LONDON (Reuters) – Asking prices for British homes between mid May and early June
rose by 0.8% compared with a month before, the biggest rise for the time of year since 2015, as available housing remains in short supply, property website Rightmove said on Monday.
The increase is less than the 1.8% recorded a month earlier but still takes asking prices 7.5% above their level in early March 2020, before Britain went into its first COVID lockdown.
“Buyer demand remains very strong, though with an all-time low in the number of properties available for sale … and new stock at higher-than-ever average prices, there are early signs of a slowing in the frenetic pace,” Tim Bannister, Rightmove’s director of property data, said.
Rightmove, which says it advertises 95% of homes for sale in Britain, collected the data between May 9 and June 12.
British house prices surged last year despite the pandemic as many richer households sought more space to work from home, and the government cut property purchase taxes to reverse an initial slump in sales early in the pandemic.
June is the last month when the full stamp duty tax break applies, before it is wholly phased out in October.
Britain’s official measure of house prices, based on completed transactions, showed prices in the year to April rose 8.9%, after a 9.9% increase for the year to March.
Rightmove said the most expensive homes were seeing the biggest percentage increases in asking prices. Typically these were detached houses with at least four bedrooms whose buyers were less stretched for cash.

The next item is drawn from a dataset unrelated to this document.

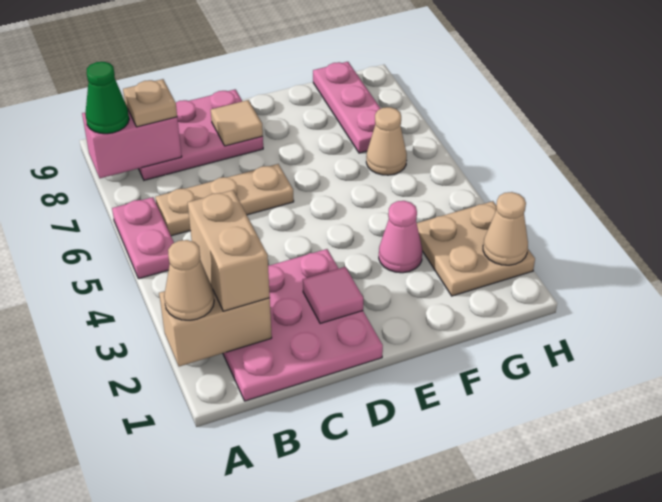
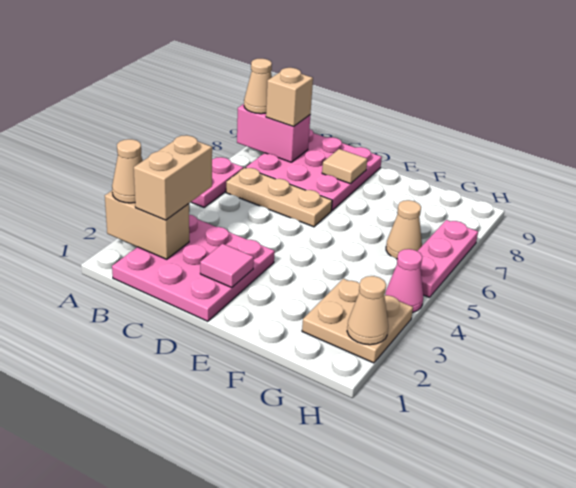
green 1x1 cone [85,62,129,134] -> tan 1x1 cone [244,59,272,114]
pink 2x3 plate [138,89,263,180] -> pink 3x3 plate [246,129,382,211]
tan 1x1 plate [123,79,177,127] -> tan 1x1 brick [266,68,313,126]
pink 1x1 cone [379,201,422,273] -> pink 1x1 cone moved to [385,249,423,313]
pink 1x3 plate [313,62,381,153] -> pink 1x3 plate moved to [418,220,478,297]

London has seen weaker prices and demand than other parts of Britain, due to a fall in the number of foreign buyers and less need for many high-paid workers to commute to city-centre jobs.
Separate figures from property data company LonRes showed prices were 1.9% lower in expensive parts of the capital than a year ago. The number of new listings in central London was 33% higher in May than two years before.
“Demand is not outstripping supply in most areas of prime London. Estate agents’ windows have, for the most part, stayed well stocked, meaning prices have not seen the rapid growth experienced in other parts of the country,” LonRes’s head of research, Marcus Dixon, said.